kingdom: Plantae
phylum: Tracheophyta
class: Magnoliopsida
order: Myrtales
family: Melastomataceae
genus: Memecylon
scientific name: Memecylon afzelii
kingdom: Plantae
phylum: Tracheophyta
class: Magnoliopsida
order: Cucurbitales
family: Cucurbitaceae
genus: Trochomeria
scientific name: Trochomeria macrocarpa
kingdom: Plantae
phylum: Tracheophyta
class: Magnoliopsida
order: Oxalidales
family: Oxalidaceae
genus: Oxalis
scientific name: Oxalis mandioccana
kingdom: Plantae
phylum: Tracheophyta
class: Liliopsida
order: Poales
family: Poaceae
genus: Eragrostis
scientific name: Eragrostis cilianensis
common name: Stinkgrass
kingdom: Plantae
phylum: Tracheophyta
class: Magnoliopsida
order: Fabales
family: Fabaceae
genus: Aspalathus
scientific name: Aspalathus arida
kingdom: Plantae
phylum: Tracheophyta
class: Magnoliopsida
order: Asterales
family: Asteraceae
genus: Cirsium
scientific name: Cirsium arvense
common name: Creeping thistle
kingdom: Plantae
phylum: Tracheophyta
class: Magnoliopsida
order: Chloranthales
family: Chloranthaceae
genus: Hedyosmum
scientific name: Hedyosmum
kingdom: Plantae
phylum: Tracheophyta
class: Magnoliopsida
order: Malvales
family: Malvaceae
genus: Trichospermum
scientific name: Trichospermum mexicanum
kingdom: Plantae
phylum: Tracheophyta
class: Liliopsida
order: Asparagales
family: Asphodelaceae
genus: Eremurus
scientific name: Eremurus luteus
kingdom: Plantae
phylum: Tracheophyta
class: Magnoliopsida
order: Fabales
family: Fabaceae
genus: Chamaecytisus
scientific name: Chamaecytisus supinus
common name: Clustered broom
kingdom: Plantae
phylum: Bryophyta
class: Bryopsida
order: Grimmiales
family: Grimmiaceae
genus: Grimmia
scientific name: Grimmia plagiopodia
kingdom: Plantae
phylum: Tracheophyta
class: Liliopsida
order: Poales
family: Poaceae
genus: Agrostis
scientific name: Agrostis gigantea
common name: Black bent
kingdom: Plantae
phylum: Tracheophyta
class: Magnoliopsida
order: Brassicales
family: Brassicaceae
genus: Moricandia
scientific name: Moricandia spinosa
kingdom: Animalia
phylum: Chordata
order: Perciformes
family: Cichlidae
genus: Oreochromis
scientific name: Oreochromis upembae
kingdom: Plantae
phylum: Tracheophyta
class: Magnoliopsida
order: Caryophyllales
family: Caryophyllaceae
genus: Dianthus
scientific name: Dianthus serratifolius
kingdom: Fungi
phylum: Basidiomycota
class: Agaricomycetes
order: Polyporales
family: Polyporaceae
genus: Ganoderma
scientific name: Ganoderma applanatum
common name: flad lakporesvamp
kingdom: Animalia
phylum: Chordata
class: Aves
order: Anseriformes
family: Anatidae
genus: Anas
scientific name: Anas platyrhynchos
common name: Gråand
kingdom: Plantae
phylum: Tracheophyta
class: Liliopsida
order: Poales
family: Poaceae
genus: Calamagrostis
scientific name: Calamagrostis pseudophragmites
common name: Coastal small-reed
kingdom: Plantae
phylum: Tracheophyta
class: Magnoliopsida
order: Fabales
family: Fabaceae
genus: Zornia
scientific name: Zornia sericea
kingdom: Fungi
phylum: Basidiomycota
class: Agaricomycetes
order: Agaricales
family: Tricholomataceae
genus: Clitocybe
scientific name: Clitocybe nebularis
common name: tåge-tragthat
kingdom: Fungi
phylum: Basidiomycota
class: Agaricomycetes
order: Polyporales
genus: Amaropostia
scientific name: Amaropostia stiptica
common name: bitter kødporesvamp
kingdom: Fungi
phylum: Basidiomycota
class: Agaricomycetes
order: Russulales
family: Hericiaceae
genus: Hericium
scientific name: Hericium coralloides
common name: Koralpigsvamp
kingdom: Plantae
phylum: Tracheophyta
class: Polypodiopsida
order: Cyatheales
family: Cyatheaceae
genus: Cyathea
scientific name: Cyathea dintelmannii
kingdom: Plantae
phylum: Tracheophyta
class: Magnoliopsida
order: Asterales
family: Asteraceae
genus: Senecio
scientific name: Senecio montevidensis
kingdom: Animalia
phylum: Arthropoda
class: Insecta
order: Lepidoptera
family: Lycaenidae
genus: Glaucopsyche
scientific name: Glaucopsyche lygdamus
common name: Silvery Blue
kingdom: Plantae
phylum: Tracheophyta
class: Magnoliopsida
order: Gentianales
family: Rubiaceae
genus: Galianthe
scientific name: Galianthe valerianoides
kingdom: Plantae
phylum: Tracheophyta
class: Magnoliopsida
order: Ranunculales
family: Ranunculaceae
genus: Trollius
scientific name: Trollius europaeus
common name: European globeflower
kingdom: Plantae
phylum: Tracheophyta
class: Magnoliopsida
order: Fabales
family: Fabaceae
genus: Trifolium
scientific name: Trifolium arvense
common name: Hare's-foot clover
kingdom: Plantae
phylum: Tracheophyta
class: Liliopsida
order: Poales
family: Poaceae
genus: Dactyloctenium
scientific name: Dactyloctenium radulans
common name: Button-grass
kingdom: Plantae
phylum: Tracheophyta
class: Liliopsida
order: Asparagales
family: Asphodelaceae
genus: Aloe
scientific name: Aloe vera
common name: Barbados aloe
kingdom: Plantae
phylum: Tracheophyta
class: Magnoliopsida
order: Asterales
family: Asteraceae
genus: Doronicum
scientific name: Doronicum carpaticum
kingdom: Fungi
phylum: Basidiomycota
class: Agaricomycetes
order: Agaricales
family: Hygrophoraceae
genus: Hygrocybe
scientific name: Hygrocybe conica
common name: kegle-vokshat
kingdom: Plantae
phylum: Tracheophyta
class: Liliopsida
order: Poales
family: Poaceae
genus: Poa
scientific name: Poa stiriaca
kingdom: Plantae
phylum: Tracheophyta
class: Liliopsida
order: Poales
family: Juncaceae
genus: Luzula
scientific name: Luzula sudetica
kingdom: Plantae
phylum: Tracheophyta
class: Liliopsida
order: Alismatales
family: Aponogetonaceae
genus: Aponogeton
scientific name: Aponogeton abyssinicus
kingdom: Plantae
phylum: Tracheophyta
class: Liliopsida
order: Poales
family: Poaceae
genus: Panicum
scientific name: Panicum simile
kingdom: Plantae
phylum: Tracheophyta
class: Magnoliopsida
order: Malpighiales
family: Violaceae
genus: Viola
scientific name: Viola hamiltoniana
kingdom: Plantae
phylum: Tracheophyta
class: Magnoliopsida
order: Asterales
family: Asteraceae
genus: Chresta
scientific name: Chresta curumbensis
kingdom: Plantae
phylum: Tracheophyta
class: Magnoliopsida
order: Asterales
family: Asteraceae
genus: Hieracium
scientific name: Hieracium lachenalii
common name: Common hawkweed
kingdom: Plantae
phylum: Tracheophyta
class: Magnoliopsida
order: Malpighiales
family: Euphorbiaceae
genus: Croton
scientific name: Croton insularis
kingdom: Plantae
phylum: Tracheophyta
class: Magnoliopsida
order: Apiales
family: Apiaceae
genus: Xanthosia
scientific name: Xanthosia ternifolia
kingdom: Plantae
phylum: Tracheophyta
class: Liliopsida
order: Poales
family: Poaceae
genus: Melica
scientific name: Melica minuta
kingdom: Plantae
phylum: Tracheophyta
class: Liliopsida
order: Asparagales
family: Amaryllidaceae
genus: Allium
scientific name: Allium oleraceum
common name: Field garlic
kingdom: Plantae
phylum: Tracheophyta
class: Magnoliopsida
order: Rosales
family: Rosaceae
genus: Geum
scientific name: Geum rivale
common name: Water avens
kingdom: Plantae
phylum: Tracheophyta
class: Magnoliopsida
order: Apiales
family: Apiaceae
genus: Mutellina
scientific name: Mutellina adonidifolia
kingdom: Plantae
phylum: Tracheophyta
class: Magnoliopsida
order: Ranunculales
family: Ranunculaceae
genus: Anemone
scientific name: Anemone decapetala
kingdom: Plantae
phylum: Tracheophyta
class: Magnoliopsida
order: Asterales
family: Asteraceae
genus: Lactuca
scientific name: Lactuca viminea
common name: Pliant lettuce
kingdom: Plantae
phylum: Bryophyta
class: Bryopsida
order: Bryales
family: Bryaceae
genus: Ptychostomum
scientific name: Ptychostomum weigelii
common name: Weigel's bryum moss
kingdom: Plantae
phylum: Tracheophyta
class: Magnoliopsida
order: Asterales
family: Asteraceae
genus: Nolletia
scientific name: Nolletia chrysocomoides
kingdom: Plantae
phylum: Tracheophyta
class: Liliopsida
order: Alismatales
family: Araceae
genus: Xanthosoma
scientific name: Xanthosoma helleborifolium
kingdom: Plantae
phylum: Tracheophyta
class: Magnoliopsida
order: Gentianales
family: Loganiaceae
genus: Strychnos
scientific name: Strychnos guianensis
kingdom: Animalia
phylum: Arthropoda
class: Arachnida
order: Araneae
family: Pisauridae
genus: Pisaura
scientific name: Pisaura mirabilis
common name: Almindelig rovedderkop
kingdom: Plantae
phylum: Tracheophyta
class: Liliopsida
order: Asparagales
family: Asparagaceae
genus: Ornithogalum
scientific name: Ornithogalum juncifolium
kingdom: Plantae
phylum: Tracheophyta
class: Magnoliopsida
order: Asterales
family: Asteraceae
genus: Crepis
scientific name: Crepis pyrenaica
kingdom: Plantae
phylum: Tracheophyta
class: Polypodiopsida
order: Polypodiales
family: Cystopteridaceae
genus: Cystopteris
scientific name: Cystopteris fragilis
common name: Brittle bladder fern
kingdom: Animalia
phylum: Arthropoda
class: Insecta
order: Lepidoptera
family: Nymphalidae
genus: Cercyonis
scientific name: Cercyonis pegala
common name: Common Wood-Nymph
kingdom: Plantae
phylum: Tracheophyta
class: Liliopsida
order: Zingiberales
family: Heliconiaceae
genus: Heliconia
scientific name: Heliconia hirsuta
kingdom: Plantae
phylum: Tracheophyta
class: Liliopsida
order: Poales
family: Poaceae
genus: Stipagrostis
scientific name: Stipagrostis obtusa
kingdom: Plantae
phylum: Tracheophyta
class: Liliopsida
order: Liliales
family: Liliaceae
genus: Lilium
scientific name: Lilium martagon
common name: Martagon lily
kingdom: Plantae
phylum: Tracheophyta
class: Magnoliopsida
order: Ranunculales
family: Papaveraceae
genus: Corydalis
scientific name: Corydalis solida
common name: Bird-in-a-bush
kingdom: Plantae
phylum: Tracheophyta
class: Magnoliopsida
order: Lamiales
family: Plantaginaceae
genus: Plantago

------------

_The exercise_
Copy word for word every line of the items, from the very first line through the line that holds "genus: Trochomeria", with both ends included.

_Final result_
kingdom: Plantae
phylum: Tracheophyta
class: Magnoliopsida
order: Myrtales
family: Melastomataceae
genus: Memecylon
scientific name: Memecylon afzelii
kingdom: Plantae
phylum: Tracheophyta
class: Magnoliopsida
order: Cucurbitales
family: Cucurbitaceae
genus: Trochomeria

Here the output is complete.